Anne Sullivan nació un 4 de abril de 1866 en Feeding Hills, Massachusetts, bajo un cielo tan gris como las miserias de su tiempo. La casa que la vio llegar era una caja de tablas mal clavadas, sin más adorno que el peso de la pobreza y el aire afilado que silbaba entre las rendijas. Sus padres, Alice Cloesy y Thomas Sullivan, habían cruzado el Atlántico desde Irlanda, empujados por la Gran Hambruna, esa sombra verde que devoró la tierra de los tréboles y arrojó al exilio a quienes soñaban con un pan menos negro.
Anne nació con los ojos abiertos, como si quisiera verlo todo desde el primer instante. Pero el mundo que la recibió no era amable: pobreza, tuberculosis y un padre que se sostenía más en el trago que en los rezos. La madre se consumía como una vela en la enfermedad, y Anne, con apenas cinco años, contrajo tracoma, esa condena silenciosa que convierte la vista en un naufragio.

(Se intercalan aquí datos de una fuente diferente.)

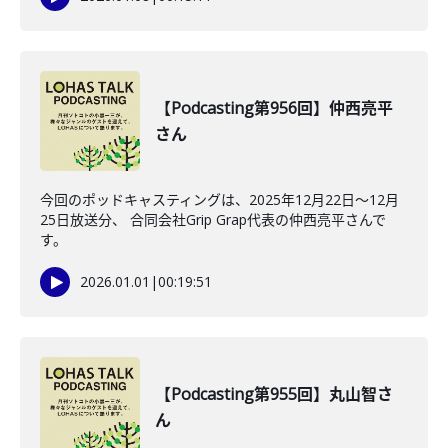
【Podcasting第956回】仲西亮平
さん
今回のポッドキャスティングは、2025年12月22日〜12月
25日放送分、 合同会社Grip Grap代表の仲西亮平さんで
す。
2026.01.01
|
00:19:51
【Podcasting第955回】丸山智さ
ん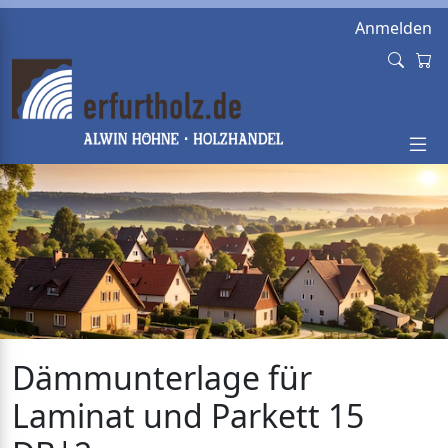
Anmelden
Dämmunterlage für
Laminat und Parkett 15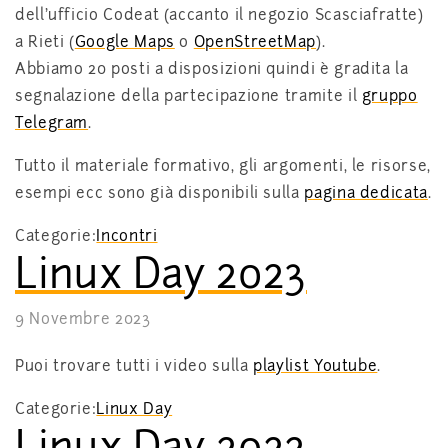
dell’ufficio Codeat (accanto il negozio Scasciafratte)
a Rieti (
Google Maps
o
OpenStreetMap
).
Abbiamo 20 posti a disposizioni quindi è gradita la
segnalazione della partecipazione tramite il
gruppo
Telegram
.
Tutto il materiale formativo, gli argomenti, le risorse,
esempi ecc sono già disponibili sulla
pagina dedicata
.
Categorie:
Incontri
Linux Day 2023
9 Novembre 2023
Puoi trovare tutti i video sulla
playlist Youtube
.
Categorie:
Linux Day
Linux Day 2022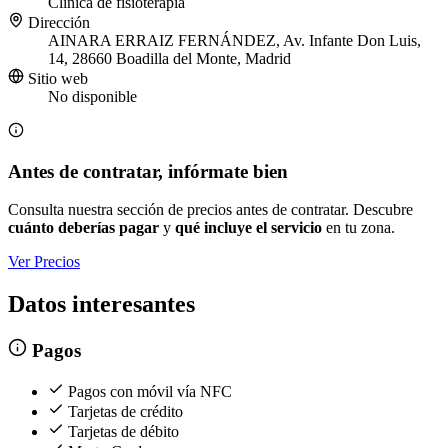
Clínica de fisioterapia
Dirección
AINARA ERRAIZ FERNÁNDEZ, Av. Infante Don Luis,
14, 28660 Boadilla del Monte, Madrid
Sitio web
No disponible
Antes de contratar, infórmate bien
Consulta nuestra sección de precios antes de contratar. Descubre
cuánto deberías pagar
y
qué incluye el servicio
en tu zona.
Ver Precios
Datos interesantes
Pagos
Pagos con móvil vía NFC
Tarjetas de crédito
Tarjetas de débito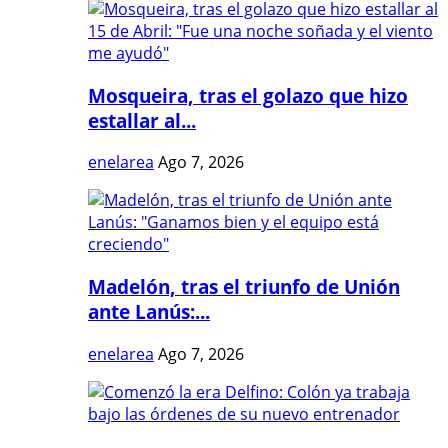
Mosqueira, tras el golazo que hizo
estallar al...
enelarea
Ago 7, 2026
Madelón, tras el triunfo de Unión
ante Lanús:...
enelarea
Ago 7, 2026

En 1880, a los catorce años, Anne Sullivan llegó a la Escuela Perkins para Ciegos. Su entrada no fue gloriosa: desaliñada, analfabeta y con la mirada turbia por el tracoma. Pero Anne no era una mendiga más; era un volcán. Los demás estudiantes, hijos de familias acomodadas, la miraban como a una intrusa. A Anne no le importó. Se aferró al conocimiento como quien se aferra a un salvavidas.
Se graduó con honores en 1886, con una ovación que resonó como una redención. Pero el destino, siempre caprichoso, le tenía preparada una tarea que haría historia.
Anne una mujer, una diosa, una rebelde.